## GIVEN RECORDS
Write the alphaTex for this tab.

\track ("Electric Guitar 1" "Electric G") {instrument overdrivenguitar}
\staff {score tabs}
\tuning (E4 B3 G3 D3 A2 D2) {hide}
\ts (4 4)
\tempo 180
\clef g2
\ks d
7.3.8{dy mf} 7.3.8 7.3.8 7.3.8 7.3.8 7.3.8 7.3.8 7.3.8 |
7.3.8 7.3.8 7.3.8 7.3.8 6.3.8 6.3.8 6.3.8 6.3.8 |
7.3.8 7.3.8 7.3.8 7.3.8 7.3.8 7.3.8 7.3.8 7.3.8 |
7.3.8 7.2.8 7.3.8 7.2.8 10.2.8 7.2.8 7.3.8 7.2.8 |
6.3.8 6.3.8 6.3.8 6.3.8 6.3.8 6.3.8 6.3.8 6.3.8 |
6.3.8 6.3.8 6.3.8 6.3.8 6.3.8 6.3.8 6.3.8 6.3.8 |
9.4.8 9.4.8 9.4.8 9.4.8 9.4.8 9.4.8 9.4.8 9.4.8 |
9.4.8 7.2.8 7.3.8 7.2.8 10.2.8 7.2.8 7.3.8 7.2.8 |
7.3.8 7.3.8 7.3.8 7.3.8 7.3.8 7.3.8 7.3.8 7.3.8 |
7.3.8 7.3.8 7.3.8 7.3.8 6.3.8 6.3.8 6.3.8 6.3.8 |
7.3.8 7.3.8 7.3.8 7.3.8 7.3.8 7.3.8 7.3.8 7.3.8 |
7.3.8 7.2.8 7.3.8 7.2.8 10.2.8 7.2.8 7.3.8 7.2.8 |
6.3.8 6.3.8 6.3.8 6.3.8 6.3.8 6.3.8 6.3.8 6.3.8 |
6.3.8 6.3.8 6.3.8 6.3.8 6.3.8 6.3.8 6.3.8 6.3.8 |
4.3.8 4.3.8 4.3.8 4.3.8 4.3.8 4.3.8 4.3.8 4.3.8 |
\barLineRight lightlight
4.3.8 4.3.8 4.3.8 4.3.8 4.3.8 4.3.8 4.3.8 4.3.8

## WHAT THE EXERCISE ASKS
Copy every line of the entries above verbatim, keeping their order and spacing unchanged.

## ANSWER
Write the alphaTex for this tab.

\track ("Electric Guitar 1" "Electric G") {instrument overdrivenguitar}
\staff {score tabs}
\tuning (E4 B3 G3 D3 A2 D2) {hide}
\ts (4 4)
\tempo 180
\clef g2
\ks d
7.3.8{dy mf} 7.3.8 7.3.8 7.3.8 7.3.8 7.3.8 7.3.8 7.3.8 |
7.3.8 7.3.8 7.3.8 7.3.8 6.3.8 6.3.8 6.3.8 6.3.8 |
7.3.8 7.3.8 7.3.8 7.3.8 7.3.8 7.3.8 7.3.8 7.3.8 |
7.3.8 7.2.8 7.3.8 7.2.8 10.2.8 7.2.8 7.3.8 7.2.8 |
6.3.8 6.3.8 6.3.8 6.3.8 6.3.8 6.3.8 6.3.8 6.3.8 |
6.3.8 6.3.8 6.3.8 6.3.8 6.3.8 6.3.8 6.3.8 6.3.8 |
9.4.8 9.4.8 9.4.8 9.4.8 9.4.8 9.4.8 9.4.8 9.4.8 |
9.4.8 7.2.8 7.3.8 7.2.8 10.2.8 7.2.8 7.3.8 7.2.8 |
7.3.8 7.3.8 7.3.8 7.3.8 7.3.8 7.3.8 7.3.8 7.3.8 |
7.3.8 7.3.8 7.3.8 7.3.8 6.3.8 6.3.8 6.3.8 6.3.8 |
7.3.8 7.3.8 7.3.8 7.3.8 7.3.8 7.3.8 7.3.8 7.3.8 |
7.3.8 7.2.8 7.3.8 7.2.8 10.2.8 7.2.8 7.3.8 7.2.8 |
6.3.8 6.3.8 6.3.8 6.3.8 6.3.8 6.3.8 6.3.8 6.3.8 |
6.3.8 6.3.8 6.3.8 6.3.8 6.3.8 6.3.8 6.3.8 6.3.8 |
4.3.8 4.3.8 4.3.8 4.3.8 4.3.8 4.3.8 4.3.8 4.3.8 |
\barLineRight lightlight
4.3.8 4.3.8 4.3.8 4.3.8 4.3.8 4.3.8 4.3.8 4.3.8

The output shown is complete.